> _TASK GOAL_
To complete the exercise, repeat every record exactly as it stands.

Content starts

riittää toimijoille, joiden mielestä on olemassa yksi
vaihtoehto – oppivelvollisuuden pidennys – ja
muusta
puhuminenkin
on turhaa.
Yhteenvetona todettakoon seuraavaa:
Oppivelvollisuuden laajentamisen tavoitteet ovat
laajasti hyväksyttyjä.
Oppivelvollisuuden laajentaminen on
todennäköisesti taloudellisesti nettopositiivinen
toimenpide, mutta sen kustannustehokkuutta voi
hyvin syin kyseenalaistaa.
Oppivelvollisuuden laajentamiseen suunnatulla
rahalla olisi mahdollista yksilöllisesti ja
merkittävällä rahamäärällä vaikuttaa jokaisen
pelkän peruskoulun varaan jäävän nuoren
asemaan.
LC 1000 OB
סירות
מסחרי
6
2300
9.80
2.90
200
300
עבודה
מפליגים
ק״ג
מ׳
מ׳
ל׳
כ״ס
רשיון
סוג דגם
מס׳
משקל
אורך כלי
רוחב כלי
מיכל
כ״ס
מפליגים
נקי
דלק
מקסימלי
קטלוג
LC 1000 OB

Content ends

> _YOUR SOLUTION_
riittää toimijoille, joiden mielestä on olemassa yksi
vaihtoehto – oppivelvollisuuden pidennys – ja
muusta
puhuminenkin
on turhaa.
Yhteenvetona todettakoon seuraavaa:
Oppivelvollisuuden laajentamisen tavoitteet ovat
laajasti hyväksyttyjä.
Oppivelvollisuuden laajentaminen on
todennäköisesti taloudellisesti nettopositiivinen
toimenpide, mutta sen kustannustehokkuutta voi
hyvin syin kyseenalaistaa.
Oppivelvollisuuden laajentamiseen suunnatulla
rahalla olisi mahdollista yksilöllisesti ja
merkittävällä rahamäärällä vaikuttaa jokaisen
pelkän peruskoulun varaan jäävän nuoren
asemaan.
LC 1000 OB
סירות
מסחרי
6
2300
9.80
2.90
200
300
עבודה
מפליגים
ק״ג
מ׳
מ׳
ל׳
כ״ס
רשיון
סוג דגם
מס׳
משקל
אורך כלי
רוחב כלי
מיכל
כ״ס
מפליגים
נקי
דלק
מקסימלי
קטלוג
LC 1000 OB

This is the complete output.